** Goal of the exercise **
Recast everything from the line containing "country: Italy" down to the line containing "scientific name: Rhodiola tibetica", both included, as a two-column CSV with the headers field and value. Give one row per item, with each entry in a single quoted field and any line breaks turned into spaces.

** Extracted information **
* start *
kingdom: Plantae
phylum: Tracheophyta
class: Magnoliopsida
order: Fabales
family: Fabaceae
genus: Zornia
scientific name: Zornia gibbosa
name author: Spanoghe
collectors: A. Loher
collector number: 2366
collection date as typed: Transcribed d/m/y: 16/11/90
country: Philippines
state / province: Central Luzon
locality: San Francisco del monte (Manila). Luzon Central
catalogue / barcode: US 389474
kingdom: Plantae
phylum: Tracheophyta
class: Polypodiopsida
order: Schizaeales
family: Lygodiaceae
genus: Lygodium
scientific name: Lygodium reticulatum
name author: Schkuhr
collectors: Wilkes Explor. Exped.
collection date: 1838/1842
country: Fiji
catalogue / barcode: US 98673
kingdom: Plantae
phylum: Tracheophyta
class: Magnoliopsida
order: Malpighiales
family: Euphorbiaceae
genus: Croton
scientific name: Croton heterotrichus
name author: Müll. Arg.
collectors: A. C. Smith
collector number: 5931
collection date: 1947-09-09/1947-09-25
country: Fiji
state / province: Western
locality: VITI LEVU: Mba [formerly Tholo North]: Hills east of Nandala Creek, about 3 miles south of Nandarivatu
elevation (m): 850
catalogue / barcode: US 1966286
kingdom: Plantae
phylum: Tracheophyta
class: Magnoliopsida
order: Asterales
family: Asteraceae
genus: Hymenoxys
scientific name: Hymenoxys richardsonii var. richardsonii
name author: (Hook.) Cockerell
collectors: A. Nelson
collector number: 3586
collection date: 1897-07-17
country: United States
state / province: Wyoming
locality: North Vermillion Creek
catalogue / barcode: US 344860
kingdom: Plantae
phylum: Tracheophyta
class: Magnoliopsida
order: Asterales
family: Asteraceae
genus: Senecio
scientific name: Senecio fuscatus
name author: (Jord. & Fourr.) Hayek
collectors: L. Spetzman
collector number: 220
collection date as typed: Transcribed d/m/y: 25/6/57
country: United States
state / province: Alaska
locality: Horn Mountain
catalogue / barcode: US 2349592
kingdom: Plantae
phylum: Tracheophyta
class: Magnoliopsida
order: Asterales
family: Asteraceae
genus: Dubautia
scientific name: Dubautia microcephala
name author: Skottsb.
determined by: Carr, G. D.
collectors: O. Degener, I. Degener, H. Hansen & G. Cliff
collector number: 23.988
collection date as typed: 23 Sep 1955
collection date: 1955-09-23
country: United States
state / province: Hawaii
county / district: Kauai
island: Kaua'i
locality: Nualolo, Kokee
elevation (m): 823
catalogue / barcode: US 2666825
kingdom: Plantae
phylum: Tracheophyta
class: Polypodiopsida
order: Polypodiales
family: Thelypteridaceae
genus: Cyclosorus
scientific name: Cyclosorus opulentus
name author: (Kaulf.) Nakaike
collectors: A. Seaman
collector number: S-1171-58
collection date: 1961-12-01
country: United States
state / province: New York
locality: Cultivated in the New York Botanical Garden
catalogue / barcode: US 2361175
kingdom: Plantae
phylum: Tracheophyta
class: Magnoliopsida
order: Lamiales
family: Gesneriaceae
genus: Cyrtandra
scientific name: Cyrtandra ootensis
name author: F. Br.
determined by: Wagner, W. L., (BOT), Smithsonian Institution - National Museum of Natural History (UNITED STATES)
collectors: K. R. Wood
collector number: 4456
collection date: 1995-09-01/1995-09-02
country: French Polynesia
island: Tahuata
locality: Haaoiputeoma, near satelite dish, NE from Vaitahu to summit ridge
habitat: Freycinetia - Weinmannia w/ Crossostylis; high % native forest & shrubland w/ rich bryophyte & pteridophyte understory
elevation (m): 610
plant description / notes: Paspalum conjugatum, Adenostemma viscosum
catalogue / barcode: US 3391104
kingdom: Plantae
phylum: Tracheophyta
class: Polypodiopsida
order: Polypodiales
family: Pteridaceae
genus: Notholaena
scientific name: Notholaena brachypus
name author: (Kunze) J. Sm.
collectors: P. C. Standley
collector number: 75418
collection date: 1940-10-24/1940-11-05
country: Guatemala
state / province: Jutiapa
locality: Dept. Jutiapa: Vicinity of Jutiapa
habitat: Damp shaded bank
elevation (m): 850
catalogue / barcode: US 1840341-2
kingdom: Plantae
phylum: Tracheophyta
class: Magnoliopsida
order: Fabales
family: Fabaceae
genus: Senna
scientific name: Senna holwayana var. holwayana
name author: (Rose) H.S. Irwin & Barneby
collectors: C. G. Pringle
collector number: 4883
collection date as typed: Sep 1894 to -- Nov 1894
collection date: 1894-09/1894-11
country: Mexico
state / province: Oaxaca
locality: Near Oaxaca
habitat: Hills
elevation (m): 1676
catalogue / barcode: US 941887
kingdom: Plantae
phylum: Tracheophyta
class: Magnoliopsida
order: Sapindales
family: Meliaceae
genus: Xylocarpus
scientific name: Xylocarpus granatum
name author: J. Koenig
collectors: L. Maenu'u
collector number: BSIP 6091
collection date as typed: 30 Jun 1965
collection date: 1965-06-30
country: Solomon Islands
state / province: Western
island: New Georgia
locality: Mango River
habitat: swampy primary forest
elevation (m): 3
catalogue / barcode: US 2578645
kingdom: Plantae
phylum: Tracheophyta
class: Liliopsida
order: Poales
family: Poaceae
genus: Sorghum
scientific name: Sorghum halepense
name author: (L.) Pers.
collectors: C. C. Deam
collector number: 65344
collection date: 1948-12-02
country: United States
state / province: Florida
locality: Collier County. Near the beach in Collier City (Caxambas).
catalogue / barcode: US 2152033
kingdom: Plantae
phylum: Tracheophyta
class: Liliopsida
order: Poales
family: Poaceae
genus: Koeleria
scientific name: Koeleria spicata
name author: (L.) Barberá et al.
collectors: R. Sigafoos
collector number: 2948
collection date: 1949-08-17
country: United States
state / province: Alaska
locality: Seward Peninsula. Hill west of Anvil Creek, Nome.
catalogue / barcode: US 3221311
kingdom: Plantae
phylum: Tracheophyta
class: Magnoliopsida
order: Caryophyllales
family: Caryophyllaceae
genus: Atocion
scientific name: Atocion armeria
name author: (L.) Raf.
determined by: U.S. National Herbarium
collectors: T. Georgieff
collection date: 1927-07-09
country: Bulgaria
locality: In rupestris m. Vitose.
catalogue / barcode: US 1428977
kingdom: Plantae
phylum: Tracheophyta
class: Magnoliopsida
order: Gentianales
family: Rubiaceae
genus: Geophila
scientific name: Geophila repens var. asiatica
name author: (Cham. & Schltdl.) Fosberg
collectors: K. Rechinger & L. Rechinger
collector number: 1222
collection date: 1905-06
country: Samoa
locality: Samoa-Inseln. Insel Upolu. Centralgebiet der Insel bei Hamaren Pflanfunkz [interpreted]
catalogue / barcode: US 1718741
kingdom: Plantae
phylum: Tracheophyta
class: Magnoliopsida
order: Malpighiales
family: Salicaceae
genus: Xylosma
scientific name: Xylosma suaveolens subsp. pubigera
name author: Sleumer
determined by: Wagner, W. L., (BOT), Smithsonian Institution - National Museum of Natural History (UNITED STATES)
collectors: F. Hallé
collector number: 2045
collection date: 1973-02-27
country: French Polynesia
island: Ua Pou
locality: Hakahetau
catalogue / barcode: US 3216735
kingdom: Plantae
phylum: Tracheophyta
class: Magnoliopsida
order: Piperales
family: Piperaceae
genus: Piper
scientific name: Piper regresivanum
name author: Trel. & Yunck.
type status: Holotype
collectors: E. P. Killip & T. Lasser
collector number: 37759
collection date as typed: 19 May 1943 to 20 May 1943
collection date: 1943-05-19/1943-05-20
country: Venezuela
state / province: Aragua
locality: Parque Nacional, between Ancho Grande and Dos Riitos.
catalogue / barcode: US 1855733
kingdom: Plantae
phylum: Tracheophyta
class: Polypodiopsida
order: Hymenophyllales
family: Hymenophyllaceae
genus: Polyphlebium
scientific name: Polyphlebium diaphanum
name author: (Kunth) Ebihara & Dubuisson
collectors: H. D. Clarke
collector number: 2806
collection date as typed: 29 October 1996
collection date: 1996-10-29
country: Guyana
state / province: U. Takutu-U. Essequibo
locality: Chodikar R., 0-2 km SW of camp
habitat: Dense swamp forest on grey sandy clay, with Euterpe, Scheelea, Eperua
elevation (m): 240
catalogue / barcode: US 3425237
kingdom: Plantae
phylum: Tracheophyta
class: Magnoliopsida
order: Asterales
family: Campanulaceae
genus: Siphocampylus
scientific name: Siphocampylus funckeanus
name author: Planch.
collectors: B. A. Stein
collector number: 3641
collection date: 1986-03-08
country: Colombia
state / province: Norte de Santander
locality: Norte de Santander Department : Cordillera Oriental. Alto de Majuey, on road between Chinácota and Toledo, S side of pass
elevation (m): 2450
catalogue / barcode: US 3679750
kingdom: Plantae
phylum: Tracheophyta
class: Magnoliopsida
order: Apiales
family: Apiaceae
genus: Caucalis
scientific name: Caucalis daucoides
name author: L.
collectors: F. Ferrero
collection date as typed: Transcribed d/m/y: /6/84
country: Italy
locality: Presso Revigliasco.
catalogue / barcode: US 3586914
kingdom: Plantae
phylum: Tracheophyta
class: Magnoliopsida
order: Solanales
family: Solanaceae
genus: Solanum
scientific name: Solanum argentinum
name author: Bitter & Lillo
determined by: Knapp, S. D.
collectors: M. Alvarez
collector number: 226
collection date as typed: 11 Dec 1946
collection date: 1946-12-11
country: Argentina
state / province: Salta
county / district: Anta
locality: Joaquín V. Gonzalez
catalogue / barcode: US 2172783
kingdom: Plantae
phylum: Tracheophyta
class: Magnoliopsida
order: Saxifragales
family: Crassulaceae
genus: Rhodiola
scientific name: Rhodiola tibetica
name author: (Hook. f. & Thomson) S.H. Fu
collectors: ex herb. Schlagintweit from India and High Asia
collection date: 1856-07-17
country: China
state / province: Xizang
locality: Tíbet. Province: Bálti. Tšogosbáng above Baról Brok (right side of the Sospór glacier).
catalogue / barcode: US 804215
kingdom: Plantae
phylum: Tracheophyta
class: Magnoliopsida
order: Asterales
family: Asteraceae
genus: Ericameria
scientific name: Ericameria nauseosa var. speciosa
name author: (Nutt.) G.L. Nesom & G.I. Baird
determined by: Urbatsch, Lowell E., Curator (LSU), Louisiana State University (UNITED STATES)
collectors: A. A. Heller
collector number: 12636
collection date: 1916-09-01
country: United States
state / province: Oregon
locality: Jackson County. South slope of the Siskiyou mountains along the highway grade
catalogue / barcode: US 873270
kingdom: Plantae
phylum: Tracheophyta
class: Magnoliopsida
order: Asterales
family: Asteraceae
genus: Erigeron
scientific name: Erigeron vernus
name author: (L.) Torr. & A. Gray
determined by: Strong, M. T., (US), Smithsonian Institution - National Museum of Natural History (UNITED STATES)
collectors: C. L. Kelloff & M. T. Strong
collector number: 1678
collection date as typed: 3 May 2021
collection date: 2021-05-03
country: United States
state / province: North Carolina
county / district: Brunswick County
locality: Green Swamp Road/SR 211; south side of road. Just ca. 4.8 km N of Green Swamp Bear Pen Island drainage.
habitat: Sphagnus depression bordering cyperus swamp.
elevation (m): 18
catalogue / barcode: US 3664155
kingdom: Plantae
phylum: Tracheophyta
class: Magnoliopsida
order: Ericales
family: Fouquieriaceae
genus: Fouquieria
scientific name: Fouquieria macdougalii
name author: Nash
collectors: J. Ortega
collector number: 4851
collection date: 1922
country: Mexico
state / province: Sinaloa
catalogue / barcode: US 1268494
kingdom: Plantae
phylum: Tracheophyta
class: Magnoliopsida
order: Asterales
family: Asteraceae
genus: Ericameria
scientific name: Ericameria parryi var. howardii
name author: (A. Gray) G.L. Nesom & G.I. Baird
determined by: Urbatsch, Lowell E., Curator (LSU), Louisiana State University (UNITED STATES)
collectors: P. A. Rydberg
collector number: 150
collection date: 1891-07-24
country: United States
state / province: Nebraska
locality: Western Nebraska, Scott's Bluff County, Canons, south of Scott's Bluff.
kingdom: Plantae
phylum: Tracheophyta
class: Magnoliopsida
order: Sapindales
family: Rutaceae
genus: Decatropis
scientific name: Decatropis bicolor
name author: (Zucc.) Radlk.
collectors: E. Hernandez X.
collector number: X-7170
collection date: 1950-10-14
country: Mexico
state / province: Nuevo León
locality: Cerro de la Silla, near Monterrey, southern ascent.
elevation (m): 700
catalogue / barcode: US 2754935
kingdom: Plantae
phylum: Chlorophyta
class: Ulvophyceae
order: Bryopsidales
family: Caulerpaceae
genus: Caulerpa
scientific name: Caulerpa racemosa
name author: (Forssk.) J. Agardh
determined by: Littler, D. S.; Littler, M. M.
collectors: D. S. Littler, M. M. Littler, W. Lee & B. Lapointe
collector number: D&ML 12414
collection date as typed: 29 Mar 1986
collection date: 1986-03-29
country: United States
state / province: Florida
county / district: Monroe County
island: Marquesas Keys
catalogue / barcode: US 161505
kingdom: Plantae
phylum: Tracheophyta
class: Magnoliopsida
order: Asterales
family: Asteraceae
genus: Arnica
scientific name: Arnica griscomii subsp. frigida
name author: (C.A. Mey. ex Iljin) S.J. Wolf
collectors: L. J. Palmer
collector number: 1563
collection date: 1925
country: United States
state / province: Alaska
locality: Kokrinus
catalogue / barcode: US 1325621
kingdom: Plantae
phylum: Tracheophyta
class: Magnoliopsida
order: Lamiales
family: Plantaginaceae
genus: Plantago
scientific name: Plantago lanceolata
* end *
** Written answer **
field,value
"country:","Italy"
"locality:","Presso Revigliasco."
"catalogue / barcode:","US 3586914"
"kingdom:","Plantae"
"phylum:","Tracheophyta"
"class:","Magnoliopsida"
"order:","Solanales"
"family:","Solanaceae"
"genus:","Solanum"
"scientific name:","Solanum argentinum"
"name author:","Bitter & Lillo"
"determined by:","Knapp, S. D."
"collectors:","M. Alvarez"
"collector number:","226"
"collection date as typed:","11 Dec 1946"
"collection date:","1946-12-11"
"country:","Argentina"
"state / province:","Salta"
"county / district:","Anta"
"locality:","Joaquín V. Gonzalez"
"catalogue / barcode:","US 2172783"
"kingdom:","Plantae"
"phylum:","Tracheophyta"
"class:","Magnoliopsida"
"order:","Saxifragales"
"family:","Crassulaceae"
"genus:","Rhodiola"
"scientific name:","Rhodiola tibetica"